Can you pull out every line of text from the records below, reproducing each one character for character and leaving the pictures out?

Segment Start: Information provided

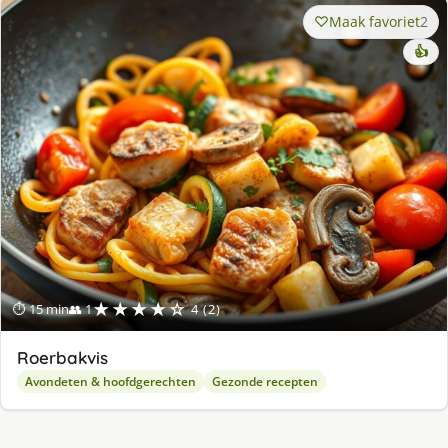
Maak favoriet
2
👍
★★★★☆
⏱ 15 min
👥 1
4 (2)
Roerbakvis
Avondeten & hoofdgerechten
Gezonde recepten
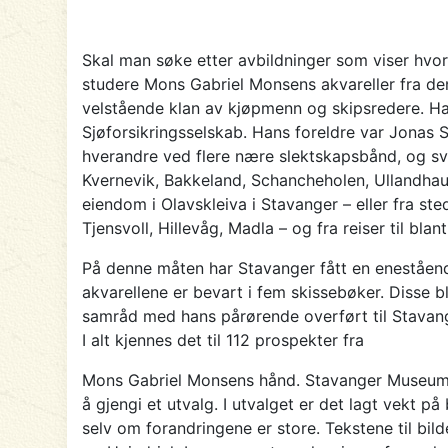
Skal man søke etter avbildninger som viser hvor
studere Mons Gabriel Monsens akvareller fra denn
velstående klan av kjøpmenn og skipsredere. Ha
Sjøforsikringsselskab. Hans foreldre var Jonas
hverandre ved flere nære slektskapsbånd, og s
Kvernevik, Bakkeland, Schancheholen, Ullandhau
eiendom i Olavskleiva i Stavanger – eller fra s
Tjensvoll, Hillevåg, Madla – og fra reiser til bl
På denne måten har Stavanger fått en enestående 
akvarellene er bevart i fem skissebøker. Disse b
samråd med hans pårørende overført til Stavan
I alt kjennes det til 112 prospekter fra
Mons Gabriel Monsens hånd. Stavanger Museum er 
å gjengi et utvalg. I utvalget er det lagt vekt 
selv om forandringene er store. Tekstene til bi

Segment End: Information provided

Response area:
Maak favoriet
2
👍
★★★★☆
⏱ 15 min
👥 1
4 (2)
Roerbakvis
Avondeten & hoofdgerechten
Gezonde recepten
Skal man søke etter avbildninger som viser hvor
studere Mons Gabriel Monsens akvareller fra denn
velstående klan av kjøpmenn og skipsredere. Ha
Sjøforsikringsselskab. Hans foreldre var Jonas
hverandre ved flere nære slektskapsbånd, og s
Kvernevik, Bakkeland, Schancheholen, Ullandhau
eiendom i Olavskleiva i Stavanger – eller fra s
Tjensvoll, Hillevåg, Madla – og fra reiser til bl
På denne måten har Stavanger fått en enestående 
akvarellene er bevart i fem skissebøker. Disse b
samråd med hans pårørende overført til Stavan
I alt kjennes det til 112 prospekter fra
Mons Gabriel Monsens hånd. Stavanger Museum er 
å gjengi et utvalg. I utvalget er det lagt vekt 
selv om forandringene er store. Tekstene til bi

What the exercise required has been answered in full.